*Requirement*:
Your job with the data below is to output exactly the lines from the one holding "camera: 30 degrees left, 5 degrees down" down to the one holding "puszka (592,378) → puszka (420,444), move", both included, and no others.

*** Data provided ***

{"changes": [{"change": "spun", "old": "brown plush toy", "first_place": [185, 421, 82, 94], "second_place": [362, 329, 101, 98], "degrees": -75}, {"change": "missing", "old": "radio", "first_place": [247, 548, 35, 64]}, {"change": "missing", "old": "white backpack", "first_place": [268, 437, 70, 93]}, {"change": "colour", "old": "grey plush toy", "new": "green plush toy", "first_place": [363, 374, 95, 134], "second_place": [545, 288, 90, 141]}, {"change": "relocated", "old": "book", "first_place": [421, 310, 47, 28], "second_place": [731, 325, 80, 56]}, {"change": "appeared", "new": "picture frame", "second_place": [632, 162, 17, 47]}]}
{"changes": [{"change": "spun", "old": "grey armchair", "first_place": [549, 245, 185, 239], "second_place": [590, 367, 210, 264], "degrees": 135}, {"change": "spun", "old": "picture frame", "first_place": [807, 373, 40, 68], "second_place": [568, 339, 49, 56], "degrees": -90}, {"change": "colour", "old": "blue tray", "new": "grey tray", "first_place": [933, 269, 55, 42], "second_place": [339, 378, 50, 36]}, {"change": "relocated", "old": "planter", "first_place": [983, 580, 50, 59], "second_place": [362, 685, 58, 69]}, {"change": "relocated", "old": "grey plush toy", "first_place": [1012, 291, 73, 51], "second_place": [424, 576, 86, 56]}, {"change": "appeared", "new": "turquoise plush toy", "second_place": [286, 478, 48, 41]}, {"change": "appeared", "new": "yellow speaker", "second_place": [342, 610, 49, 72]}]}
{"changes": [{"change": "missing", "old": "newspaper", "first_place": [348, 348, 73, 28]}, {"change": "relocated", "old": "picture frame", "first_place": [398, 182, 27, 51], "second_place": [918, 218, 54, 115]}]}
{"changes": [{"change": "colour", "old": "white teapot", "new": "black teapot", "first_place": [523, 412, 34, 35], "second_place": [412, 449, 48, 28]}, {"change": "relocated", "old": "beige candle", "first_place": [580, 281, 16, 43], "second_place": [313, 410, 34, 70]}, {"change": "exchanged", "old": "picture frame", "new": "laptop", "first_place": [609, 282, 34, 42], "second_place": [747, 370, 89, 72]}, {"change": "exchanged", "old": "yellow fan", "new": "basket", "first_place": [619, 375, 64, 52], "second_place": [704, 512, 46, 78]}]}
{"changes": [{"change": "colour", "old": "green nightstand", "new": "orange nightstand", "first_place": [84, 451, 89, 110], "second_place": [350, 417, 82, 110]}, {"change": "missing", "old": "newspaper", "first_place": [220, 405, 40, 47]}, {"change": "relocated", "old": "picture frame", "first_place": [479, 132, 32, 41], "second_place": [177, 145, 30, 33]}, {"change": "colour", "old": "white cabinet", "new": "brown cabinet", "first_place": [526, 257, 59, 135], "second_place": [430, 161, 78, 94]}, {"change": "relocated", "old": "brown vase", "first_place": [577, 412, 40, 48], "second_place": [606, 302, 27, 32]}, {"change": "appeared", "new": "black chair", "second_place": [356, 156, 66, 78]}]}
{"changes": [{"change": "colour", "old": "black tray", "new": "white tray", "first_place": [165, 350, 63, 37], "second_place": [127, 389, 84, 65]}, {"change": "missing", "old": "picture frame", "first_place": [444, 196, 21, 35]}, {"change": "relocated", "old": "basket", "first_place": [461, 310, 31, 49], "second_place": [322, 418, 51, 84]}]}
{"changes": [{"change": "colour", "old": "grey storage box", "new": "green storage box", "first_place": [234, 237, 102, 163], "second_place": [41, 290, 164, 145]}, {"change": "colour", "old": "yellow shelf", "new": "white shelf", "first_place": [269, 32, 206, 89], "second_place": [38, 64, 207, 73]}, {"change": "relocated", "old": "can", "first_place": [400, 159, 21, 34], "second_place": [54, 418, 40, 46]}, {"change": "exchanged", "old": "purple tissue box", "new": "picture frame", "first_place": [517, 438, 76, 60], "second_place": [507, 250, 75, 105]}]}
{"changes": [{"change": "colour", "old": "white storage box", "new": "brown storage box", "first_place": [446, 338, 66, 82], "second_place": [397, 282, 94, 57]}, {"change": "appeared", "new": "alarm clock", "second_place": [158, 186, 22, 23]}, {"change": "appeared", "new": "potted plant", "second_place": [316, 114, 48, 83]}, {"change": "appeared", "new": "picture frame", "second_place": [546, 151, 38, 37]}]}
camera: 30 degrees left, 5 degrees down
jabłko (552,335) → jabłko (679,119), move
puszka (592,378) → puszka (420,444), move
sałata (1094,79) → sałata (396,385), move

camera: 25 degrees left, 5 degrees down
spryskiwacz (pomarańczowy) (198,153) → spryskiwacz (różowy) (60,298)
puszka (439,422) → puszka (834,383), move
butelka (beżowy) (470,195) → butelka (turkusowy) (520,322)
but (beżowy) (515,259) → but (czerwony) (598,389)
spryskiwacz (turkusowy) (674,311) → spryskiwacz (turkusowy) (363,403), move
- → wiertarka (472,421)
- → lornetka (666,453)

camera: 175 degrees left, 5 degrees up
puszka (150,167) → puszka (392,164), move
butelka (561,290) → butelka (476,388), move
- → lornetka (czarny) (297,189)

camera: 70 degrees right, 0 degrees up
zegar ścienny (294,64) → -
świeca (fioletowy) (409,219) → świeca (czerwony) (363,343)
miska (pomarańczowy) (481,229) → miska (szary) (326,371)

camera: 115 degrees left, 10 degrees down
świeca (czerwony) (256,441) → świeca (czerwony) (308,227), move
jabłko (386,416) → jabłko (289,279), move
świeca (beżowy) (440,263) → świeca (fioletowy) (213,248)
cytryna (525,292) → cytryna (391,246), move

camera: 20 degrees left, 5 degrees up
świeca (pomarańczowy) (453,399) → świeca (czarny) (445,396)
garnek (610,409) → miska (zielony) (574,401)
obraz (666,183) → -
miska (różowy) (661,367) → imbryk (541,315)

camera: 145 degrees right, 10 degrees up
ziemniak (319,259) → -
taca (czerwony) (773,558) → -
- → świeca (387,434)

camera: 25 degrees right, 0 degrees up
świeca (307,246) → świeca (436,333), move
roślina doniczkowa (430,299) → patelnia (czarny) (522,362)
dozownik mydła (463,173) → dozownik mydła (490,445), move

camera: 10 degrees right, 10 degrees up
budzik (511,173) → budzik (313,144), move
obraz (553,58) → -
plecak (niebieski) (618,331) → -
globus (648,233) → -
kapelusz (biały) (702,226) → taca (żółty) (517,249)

*** End of Data provided ***

*Response area*:
camera: 30 degrees left, 5 degrees down
jabłko (552,335) → jabłko (679,119), move
puszka (592,378) → puszka (420,444), move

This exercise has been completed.